A lista completa de vulnerabilidades de dia zero no Apple iOS e Google Chrome descobertas em 2023 e vinculadas a fornecedores específicos de spyware é a seguinte:

| Zero-day Exploit | Associated Spyware Vendor |
| --- | --- |
| CVE-2023-28205 e CVE-2023-28206 (Apple iOS) | Variston (BridgeHead) |
| CVE-2023-2033 (Google Chrome) | Intellexa/Cytrox (Predator) |
| CVE-2023-2136 (Google Chrome) | Intellexa/Cytrox (Predator) |
| CVE-2023-32409 (Apple iOS) | Variston (BridgeHead) |
| CVE-2023-3079 (Google Chrome) | Intellexa/Cytrox (Predator) |
| CVE-2023-41061 e CVE-2023-41064 (Apple iOS) | NSO Group (Pegasus) |
| CVE-2023-41991 , CVE-2023-41992 e CVE-2023-41993 (Apple iOS) | Intellexa/Cytrox (Predator) |
| CVE-2023-5217 (Google Chrome) | Candiru (DevilsTongue) |
| CVE-2023-4211 (GPU Arm Mali) | Cy4Gate (Epeius) |
| CVE-2023-33063 (GPU Qualcomm Adreno) | Variston (BridgeHead) |
| CVE-2023-33106 e CVE-2023-33107 (GPU Qualcomm Adreno) | Cy4Gate (Epeius) |
| CVE-2023-42916 e CVE-2023-42917 (Apple iOS) | PARS Defense |
| CVE-2023-7024 (Google Chrome) | NSO Group (Pegasus) |

"Empresas do setor privado têm estado envolvidas na descoberta e venda de exploits há muitos anos, mas o aumento das soluções de espionagem prontas para uso é um fenômeno mais recente", disse a gigante de tecnologia.
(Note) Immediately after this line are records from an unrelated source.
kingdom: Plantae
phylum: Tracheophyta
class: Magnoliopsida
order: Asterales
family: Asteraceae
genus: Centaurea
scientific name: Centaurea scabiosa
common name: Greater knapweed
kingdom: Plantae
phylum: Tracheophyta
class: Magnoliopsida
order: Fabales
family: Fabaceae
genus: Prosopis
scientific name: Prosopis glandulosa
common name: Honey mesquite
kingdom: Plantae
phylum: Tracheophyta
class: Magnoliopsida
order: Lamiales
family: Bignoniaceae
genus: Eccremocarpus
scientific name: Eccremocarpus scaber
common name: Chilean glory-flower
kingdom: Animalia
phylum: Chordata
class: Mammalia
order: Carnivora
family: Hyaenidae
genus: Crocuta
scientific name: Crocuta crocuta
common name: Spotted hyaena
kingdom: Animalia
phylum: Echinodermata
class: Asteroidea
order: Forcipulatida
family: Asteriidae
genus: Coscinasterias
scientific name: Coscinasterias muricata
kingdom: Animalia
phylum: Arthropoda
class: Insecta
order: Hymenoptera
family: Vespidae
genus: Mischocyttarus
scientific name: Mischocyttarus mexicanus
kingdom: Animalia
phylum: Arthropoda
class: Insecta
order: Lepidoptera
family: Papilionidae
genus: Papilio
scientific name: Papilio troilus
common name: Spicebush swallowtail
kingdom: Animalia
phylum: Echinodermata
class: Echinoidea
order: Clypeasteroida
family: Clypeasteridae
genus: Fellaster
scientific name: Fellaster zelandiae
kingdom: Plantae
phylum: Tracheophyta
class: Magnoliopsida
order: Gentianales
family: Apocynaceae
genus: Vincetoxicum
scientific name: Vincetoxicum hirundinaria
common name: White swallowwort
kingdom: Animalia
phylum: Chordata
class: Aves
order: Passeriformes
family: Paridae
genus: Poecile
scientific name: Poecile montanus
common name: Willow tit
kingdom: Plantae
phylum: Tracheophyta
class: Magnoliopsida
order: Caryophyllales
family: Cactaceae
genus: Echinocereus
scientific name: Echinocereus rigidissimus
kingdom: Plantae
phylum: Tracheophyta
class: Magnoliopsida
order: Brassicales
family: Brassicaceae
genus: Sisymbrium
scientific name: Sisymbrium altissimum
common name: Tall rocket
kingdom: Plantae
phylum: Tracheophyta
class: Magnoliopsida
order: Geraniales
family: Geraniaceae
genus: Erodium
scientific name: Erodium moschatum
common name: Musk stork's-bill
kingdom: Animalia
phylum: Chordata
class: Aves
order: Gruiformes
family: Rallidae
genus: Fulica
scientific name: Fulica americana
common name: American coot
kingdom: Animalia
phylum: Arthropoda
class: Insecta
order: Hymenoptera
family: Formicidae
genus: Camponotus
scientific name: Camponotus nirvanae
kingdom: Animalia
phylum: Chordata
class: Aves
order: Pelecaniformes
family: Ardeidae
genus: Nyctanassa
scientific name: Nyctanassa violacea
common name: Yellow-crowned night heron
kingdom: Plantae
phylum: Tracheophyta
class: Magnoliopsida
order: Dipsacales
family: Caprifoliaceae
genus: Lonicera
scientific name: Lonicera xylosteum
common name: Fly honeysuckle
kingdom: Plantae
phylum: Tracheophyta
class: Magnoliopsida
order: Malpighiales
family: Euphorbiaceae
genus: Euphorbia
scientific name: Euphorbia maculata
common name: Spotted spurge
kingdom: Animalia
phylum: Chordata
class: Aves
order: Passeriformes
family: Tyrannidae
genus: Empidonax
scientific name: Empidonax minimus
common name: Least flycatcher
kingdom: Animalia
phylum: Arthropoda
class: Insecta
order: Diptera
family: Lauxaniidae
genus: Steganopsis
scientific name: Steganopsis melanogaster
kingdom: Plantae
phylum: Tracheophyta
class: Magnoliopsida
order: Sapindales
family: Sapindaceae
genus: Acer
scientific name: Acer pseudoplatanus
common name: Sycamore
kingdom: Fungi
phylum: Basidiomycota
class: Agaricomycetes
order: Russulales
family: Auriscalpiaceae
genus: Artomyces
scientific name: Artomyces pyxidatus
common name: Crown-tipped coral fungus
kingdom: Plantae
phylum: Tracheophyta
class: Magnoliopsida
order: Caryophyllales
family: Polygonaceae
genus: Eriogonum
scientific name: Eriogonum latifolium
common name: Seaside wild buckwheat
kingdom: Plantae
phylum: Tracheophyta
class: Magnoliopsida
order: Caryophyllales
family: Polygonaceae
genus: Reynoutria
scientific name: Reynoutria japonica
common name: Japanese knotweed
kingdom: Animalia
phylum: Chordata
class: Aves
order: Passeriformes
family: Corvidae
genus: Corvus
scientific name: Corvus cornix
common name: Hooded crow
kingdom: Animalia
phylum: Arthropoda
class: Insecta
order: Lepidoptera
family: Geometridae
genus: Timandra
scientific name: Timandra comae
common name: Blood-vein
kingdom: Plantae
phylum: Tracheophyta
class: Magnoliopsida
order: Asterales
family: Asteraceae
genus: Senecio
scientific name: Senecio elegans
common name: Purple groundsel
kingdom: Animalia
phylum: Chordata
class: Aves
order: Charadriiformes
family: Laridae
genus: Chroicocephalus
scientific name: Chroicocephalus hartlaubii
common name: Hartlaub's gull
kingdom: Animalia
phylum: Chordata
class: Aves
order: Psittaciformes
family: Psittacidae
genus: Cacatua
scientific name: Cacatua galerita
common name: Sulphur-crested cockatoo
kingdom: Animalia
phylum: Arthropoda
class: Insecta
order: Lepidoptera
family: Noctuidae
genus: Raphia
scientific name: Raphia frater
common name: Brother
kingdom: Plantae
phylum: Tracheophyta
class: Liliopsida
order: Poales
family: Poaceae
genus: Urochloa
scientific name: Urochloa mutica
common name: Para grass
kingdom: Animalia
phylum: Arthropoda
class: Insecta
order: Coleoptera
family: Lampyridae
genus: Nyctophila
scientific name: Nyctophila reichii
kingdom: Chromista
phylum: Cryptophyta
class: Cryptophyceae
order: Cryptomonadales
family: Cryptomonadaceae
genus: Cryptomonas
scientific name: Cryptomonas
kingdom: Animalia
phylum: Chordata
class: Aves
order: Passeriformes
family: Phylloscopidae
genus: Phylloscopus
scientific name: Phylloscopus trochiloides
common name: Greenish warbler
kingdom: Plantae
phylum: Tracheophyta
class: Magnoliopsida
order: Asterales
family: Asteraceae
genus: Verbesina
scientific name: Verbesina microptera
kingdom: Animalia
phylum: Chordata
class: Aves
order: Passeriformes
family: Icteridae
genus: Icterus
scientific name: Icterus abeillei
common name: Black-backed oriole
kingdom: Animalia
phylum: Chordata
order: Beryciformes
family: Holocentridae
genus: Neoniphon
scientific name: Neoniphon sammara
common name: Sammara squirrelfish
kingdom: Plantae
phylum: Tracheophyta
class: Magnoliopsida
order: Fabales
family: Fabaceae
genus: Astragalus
"Os CSVs operam com profundo conhecimento técnico para oferecer ferramentas 'pay-to-play' que agrupam uma cadeia de exploração projetada para passar pelas defesas de um dispositivo selecionado, o spyware e a infraestrutura necessária, tudo para coletar os dados desejados do dispositivo de um indivíduo."